Bônus: “Não há escolha” 

   É usado, ainda, o argumento de que se a vida da mulher correr perigo, ela não tem escolha senão abortar. Isto é uma posição falaciosa, na medida em que sempre há mais de uma opção. Há a opção de abortar e possivelmente se salvar da morte, assim como há a opção de não abortar e possivelmente morrer. Isso é um conceito básico de lógica, o princípio do terceiro excluído: ou A ou não-A. Em outras palavras, ou ocorre o aborto ou não ocorre o aborto. Uma dessas duas opções precisa, necessariamente, acontecer, demonstrando que há pelo menos duas ações que podem ser feitas e que, portanto, há escolhas a serem feitas. Uma possível objeção a isso é o apelo à emoção, dizendo que a morte não é uma opção válida porque a mãe não quer morrer, ou porque a família da mãe vai sentir com isso, ou porque ela não merece sofrer assim, ou qualquer outra derivação tosca. Acontece que o que está em jogo não é a opinião da mãe acerca das opções, muito menos a valoração que ela dá a elas, mas sim as opções propriamente ditas. Se há a opção de ela abortar e há a opção de ela não abortar e ela opta pela primeira, não há como defender consistentemente que não houve opções.

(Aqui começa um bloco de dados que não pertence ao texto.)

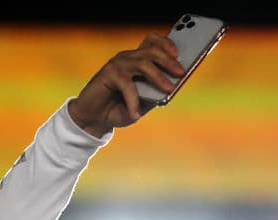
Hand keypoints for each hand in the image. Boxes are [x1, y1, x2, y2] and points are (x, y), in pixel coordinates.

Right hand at [67, 32, 184, 136]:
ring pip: (142, 63)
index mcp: (138, 60)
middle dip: (168, 60)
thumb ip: (156, 95)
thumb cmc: (121, 108)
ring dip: (158, 76)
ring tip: (169, 89)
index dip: (166, 43)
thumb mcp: (143, 103)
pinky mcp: (108, 73)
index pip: (153, 42)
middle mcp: (129, 58)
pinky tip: (136, 114)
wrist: (96, 118)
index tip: (180, 52)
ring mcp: (118, 64)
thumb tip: (172, 89)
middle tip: (181, 72)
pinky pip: (127, 84)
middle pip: (152, 50)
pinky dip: (133, 100)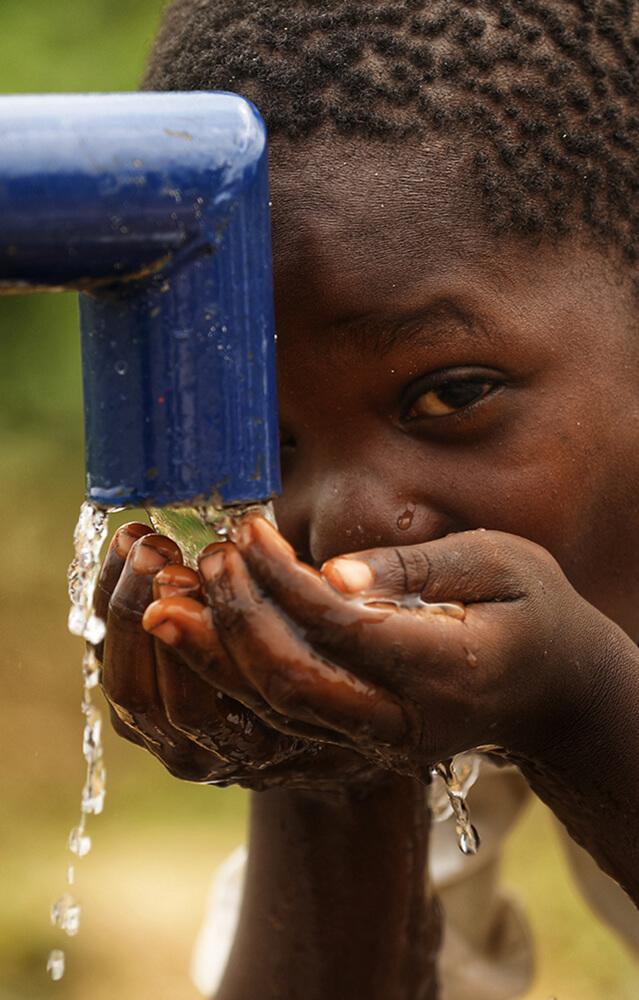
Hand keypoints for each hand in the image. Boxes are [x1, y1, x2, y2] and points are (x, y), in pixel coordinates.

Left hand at [143, 516, 604, 779]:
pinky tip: (200, 638)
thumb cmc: (532, 608)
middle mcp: (406, 720)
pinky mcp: (360, 747)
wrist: (554, 692)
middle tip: (200, 559)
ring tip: (169, 601)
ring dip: (215, 657)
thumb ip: (417, 568)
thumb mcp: (500, 562)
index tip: (246, 529)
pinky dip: (231, 680)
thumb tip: (331, 574)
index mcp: (448, 667)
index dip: (283, 578)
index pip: (341, 626)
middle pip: (294, 682)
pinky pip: (282, 722)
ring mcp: (381, 743)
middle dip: (234, 621)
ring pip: (278, 712)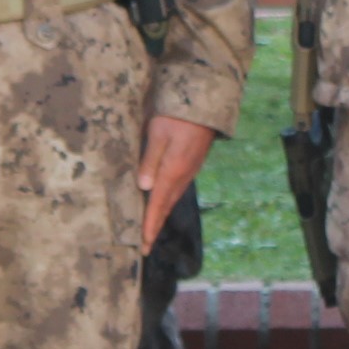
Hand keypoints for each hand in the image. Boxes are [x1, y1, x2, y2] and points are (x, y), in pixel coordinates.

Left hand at [137, 113, 213, 248]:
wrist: (205, 102)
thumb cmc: (177, 114)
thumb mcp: (158, 132)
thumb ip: (150, 159)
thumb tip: (144, 187)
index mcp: (174, 170)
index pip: (158, 204)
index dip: (150, 225)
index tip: (143, 244)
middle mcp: (184, 175)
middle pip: (165, 206)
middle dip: (154, 226)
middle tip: (144, 246)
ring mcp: (190, 170)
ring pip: (172, 198)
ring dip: (161, 215)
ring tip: (150, 230)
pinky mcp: (192, 163)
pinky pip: (177, 188)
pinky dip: (167, 201)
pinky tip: (161, 203)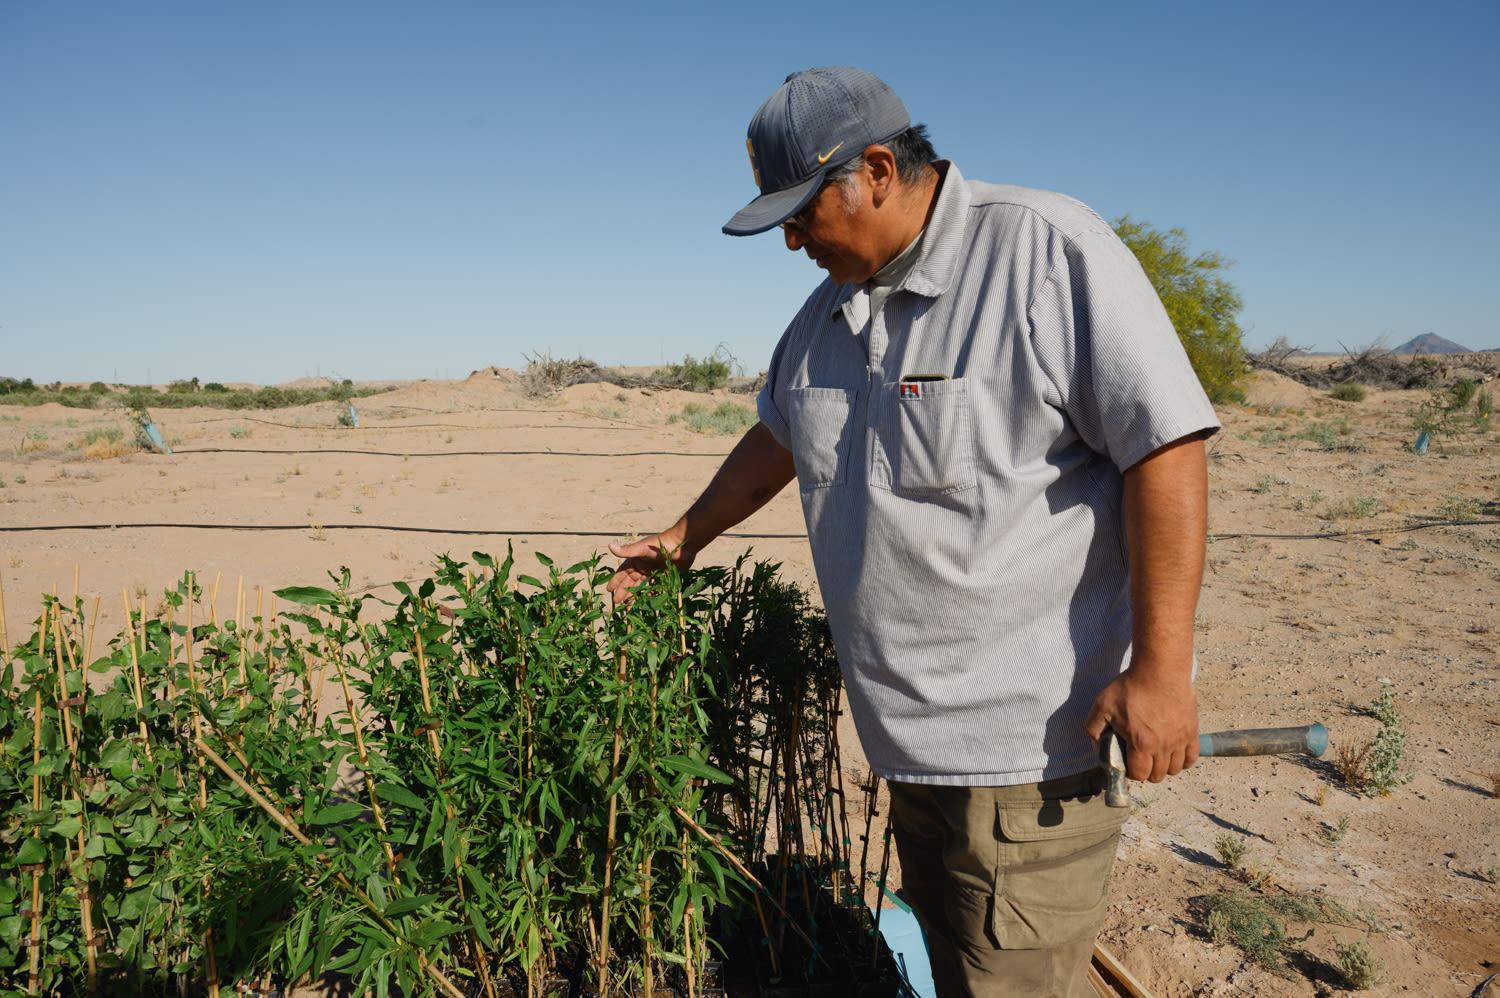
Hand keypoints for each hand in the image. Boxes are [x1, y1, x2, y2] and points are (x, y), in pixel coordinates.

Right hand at [605, 530, 694, 603]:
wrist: (683, 544)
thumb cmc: (660, 545)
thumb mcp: (642, 548)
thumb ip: (627, 551)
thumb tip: (609, 546)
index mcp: (637, 560)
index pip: (623, 572)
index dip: (616, 580)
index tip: (609, 589)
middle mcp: (644, 566)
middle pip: (631, 581)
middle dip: (623, 590)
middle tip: (617, 601)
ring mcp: (654, 571)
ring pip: (642, 585)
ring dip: (635, 594)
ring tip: (629, 604)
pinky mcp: (665, 575)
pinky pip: (655, 587)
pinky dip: (651, 594)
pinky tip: (646, 602)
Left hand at [1084, 665, 1198, 782]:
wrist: (1160, 669)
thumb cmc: (1132, 686)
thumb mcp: (1102, 705)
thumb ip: (1093, 729)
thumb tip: (1097, 746)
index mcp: (1141, 743)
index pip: (1138, 775)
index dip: (1130, 772)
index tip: (1127, 761)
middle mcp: (1163, 746)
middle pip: (1157, 776)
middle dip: (1146, 771)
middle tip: (1140, 757)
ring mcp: (1180, 739)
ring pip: (1174, 769)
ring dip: (1163, 767)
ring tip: (1155, 755)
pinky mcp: (1192, 731)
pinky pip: (1192, 758)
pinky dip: (1183, 760)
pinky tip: (1173, 752)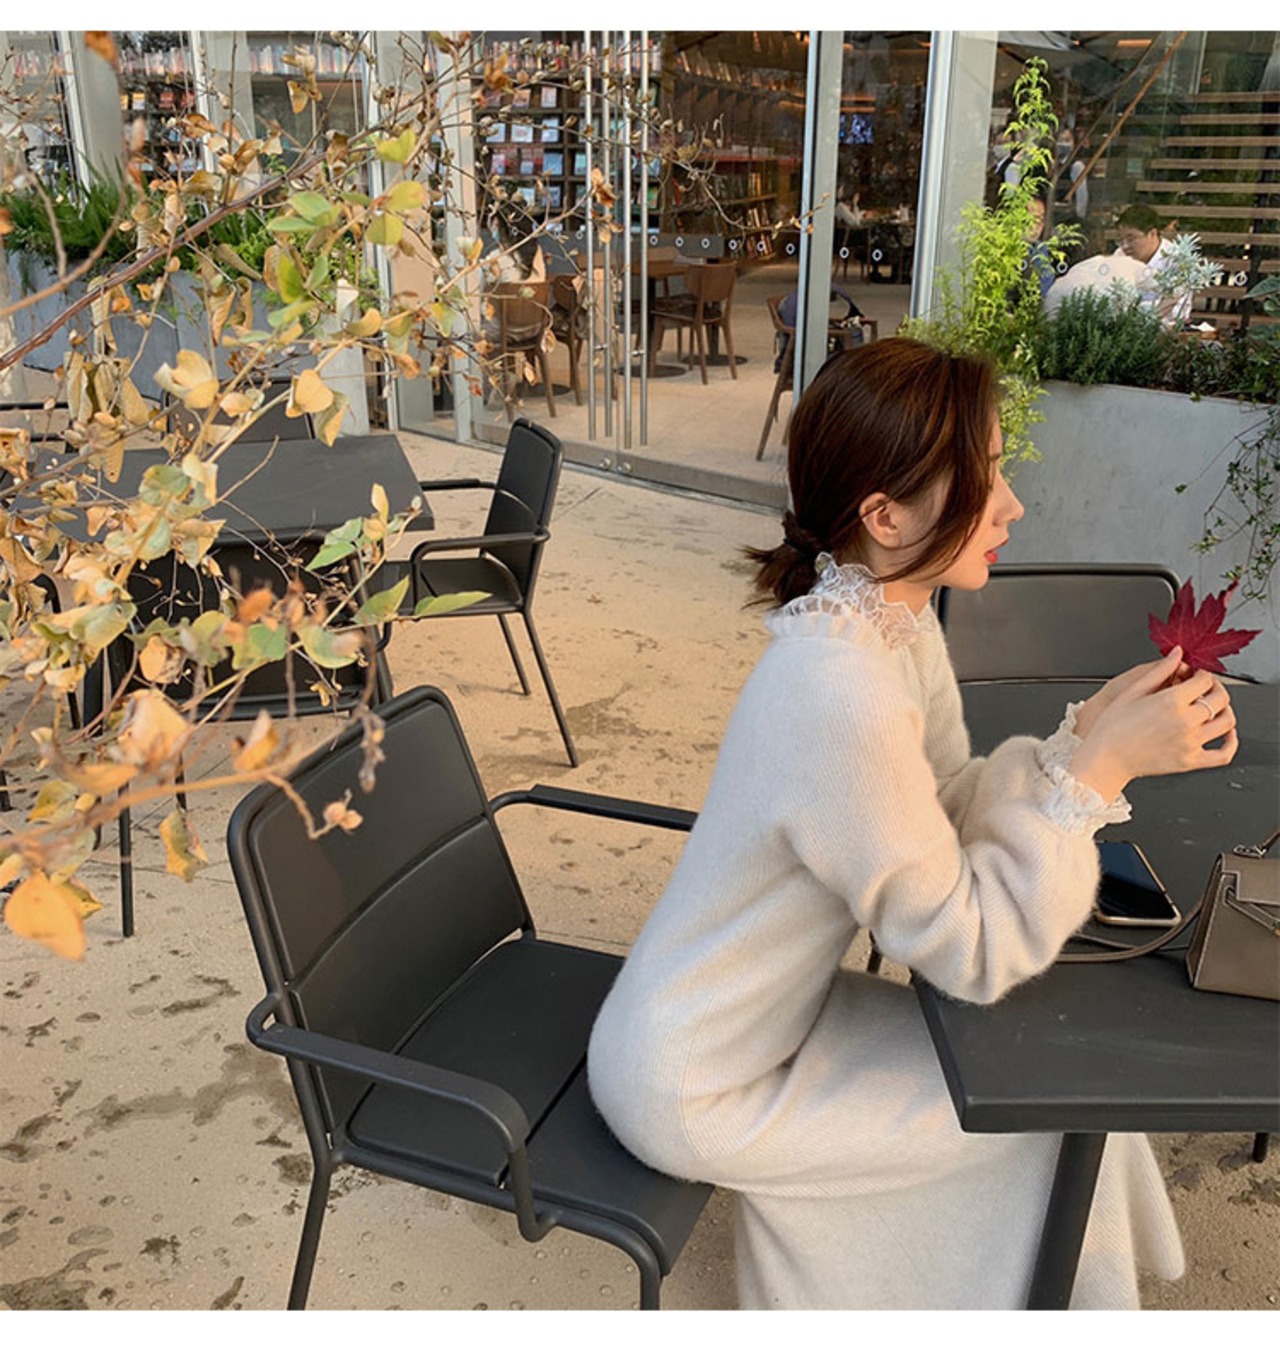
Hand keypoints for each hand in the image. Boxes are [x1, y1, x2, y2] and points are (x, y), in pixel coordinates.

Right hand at [1067, 647, 1238, 800]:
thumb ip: (1160, 670)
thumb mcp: (1132, 691)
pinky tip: (1226, 734)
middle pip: (1220, 699)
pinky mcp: (1191, 761)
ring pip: (1226, 722)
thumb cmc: (1113, 727)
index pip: (1204, 681)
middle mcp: (1185, 722)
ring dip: (1225, 710)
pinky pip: (1223, 754)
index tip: (1196, 675)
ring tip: (1213, 708)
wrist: (1106, 759)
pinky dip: (1231, 743)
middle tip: (1206, 688)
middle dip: (1216, 688)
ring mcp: (1190, 742)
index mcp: (1171, 701)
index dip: (1202, 674)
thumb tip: (1177, 653)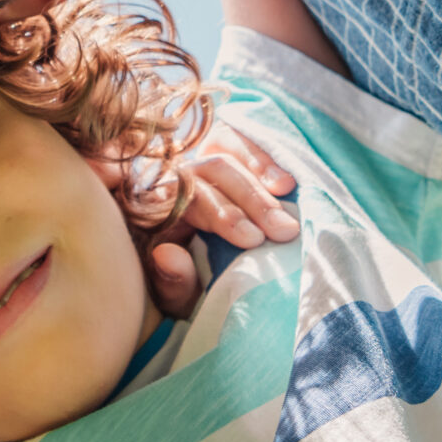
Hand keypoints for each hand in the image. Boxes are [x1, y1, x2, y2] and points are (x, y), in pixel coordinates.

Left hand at [98, 121, 297, 317]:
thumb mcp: (180, 300)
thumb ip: (173, 283)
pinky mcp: (214, 152)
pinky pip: (233, 141)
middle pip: (205, 176)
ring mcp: (191, 166)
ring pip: (221, 158)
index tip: (253, 240)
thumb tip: (166, 253)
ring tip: (289, 206)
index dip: (222, 215)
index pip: (183, 202)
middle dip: (248, 201)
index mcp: (151, 215)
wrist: (198, 279)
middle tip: (284, 231)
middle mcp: (167, 184)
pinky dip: (260, 158)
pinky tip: (285, 182)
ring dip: (258, 183)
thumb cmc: (188, 290)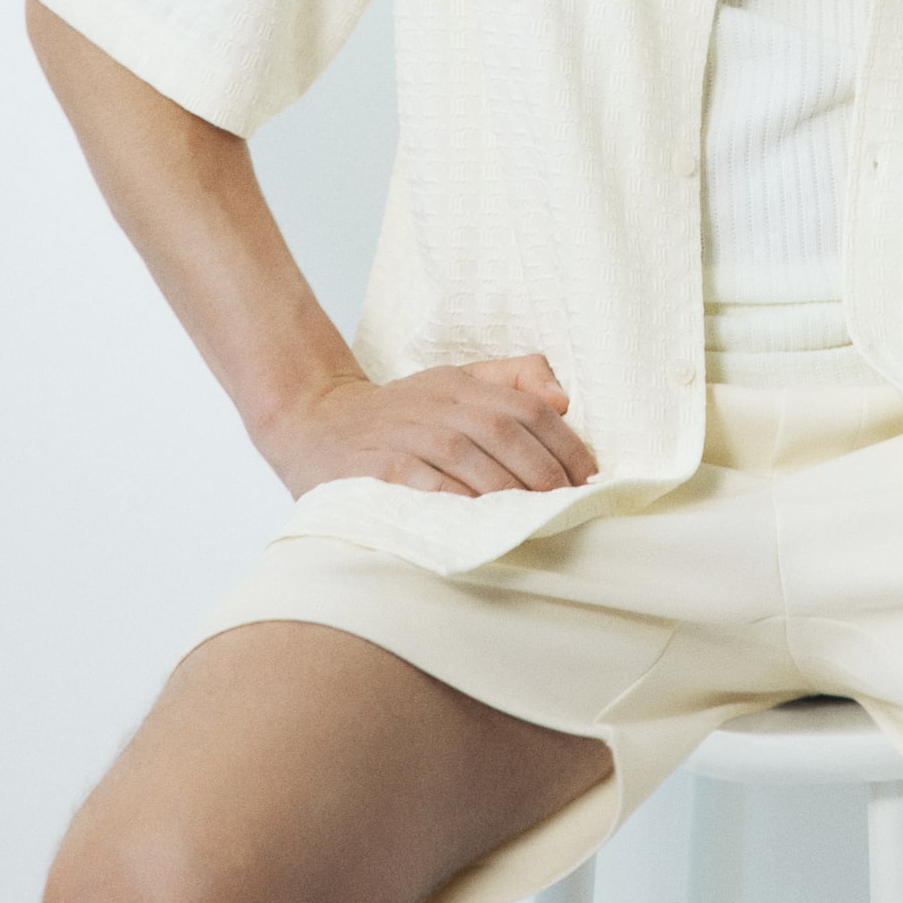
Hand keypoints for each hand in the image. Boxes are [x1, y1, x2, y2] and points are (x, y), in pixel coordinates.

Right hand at [264, 352, 598, 499]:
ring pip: (467, 456)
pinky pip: (423, 482)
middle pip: (503, 430)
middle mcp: (435, 403)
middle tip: (566, 505)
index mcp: (460, 384)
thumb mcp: (452, 384)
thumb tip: (562, 399)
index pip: (527, 407)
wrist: (313, 422)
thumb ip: (510, 381)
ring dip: (506, 488)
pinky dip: (456, 501)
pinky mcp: (376, 466)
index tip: (588, 478)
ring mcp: (404, 433)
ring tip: (535, 518)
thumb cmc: (397, 414)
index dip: (564, 443)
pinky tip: (481, 522)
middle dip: (543, 470)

   Toda decisão humana representa uma escolha. Ao fazer sua escolha – no caso, o aborto –, a mulher escolhe entre as opções existentes a que acha que irá lhe satisfazer melhor, como se pode extrair do próprio axioma da ação humana[27]. Todos os valores humanos são oferecidos para opção. Todos os fins e todos os meios, tanto os resultados materiais como os ideais, o sublime e o básico são ordenados numa sequência e submetidos a uma decisão pelo indivíduo, que escolhe um e rejeita outros[28]. O contentamento individual pressupõe que a razão calcule dentre os seus desejos aqueles que serão objeto de satisfação. Toda escolha se faz dentre possíveis. Uma escolha que saísse desses parâmetros seria insensata.[29] Não faz sentido, portanto, argumentar que não há escolha e que a mulher é obrigada a abortar, uma vez que isso é contra o próprio axioma da ação humana.


26 Para Kant, o imperativo hipotético, diferentemente do categórico, é condicional; ou seja, é um meio que depende da finalidade que o indivíduo quer atingir, representando o que deve ser feito caso tal objetivo seja almejado. Por exemplo, se você quiser manter uma boa saúde, você não deve comer em excesso. Isso não quer dizer que ninguém deva comer em excesso; somente aquelas pessoas que almejem tal fim (o de manter uma boa saúde). Para ler mais sobre o imperativo hipotético e categórico, leia Kant, I. Fundamentação da Metafísica dos costumes. [S.l.: s.n.] 
27 Ver nota 1. 
28 Mises, L.v. – Ação Humana – Um Tratado de Economia – (São Paulo: Instituto Ludwig von Mises Brasil, 2010) pg. 23. 
29 Descartes, R. – Discurso do método – (Edição Coleção L&PM POCKET; v. 458, 2017), pg. 24.